Printing meat in slices

The meat of the future is printed.
The meat of the future is printed.

Professor Andreas Blaeser’s team from the BioMedical Printing Lab at the Institute for Printing Science and Technology (IDD) and the Center for Synthetic Biology at TU Darmstadt will develop a screen printing process for large-scale production of multi-layered bioink sheets that can be matured into thick, structured meat slices. In contrast to conventional 3D-bioprinting approaches, screen printing enables sheet-to-sheet biofabrication at unmatched production speeds and with ultra-high printing precision.

“In this interdisciplinary project we will first develop a lab-scale printing process and tailor our existing bioink portfolio towards the requirements of meat production. In the next step, we will transfer the concept to an industrial and fully automated printing machine,” Blaeser said. “Our vision is to offer the established technical solution as an open innovation platform for future research on clean meat production. We believe that this approach will not only unite brilliant minds but will also enable leaps in innovation and further accelerate development in this field of research as well as in the related industry.”

Meat tissue fibers from the bioreactor

Led by Professor David Kaplan, a team at Tufts University will apply textile bioengineering for the production of whole muscle meat. The aim of the project is to develop a system of techniques that will enable the large-scale construction of tissue engineered muscle and fat that will be safe for human consumption. The team plans to design and construct a bioreactor capable of producing the optimized cultured meat tissue fibers in a scalable manner.
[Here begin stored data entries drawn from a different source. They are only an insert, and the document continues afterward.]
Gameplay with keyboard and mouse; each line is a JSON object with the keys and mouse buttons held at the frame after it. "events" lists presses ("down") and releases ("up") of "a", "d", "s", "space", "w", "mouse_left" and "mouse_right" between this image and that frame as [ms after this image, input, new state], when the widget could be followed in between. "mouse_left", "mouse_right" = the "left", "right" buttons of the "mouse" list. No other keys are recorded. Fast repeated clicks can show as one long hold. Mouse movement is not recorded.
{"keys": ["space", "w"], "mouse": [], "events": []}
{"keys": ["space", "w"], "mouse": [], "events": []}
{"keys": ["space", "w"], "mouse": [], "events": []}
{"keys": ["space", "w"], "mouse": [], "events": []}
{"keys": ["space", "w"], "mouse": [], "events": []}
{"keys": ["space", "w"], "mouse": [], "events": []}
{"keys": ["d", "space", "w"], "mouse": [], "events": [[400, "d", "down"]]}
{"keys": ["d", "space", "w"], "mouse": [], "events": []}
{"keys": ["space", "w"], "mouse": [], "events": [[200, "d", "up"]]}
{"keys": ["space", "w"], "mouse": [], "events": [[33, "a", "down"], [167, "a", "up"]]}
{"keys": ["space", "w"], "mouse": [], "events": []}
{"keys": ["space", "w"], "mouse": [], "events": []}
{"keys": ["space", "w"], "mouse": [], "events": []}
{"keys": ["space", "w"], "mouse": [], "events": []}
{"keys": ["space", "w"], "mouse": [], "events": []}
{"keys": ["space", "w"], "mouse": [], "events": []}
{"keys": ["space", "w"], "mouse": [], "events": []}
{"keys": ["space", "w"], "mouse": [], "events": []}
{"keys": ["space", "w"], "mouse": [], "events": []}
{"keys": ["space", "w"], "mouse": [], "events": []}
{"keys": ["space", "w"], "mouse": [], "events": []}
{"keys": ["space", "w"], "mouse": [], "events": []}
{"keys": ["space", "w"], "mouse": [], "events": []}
“Led by the department of Biomedical Engineering, Tufts University has expanded its influence in the realm of cellular agriculture in recent years. From growing sustainable meat using caterpillar stem cells to enhancing the color and texture of cultured meat, our lab group continues to develop novel technologies for the cellular agriculture industry,” said Kaplan, Stern Family Professor of Engineering at Tufts University. “I am excited that our team will now cooperate with Merck to enable the production of structured meat products, building on our vast expertise in biomaterials, cells, and device designs.”

Both research groups at Tufts University and TU Darmstadt were the winners of the 2020 Research Grant ‘Bioreactor Designs for Cultured Meat’. Merck started awarding research grants for the first time in 2018. its 350th anniversary year.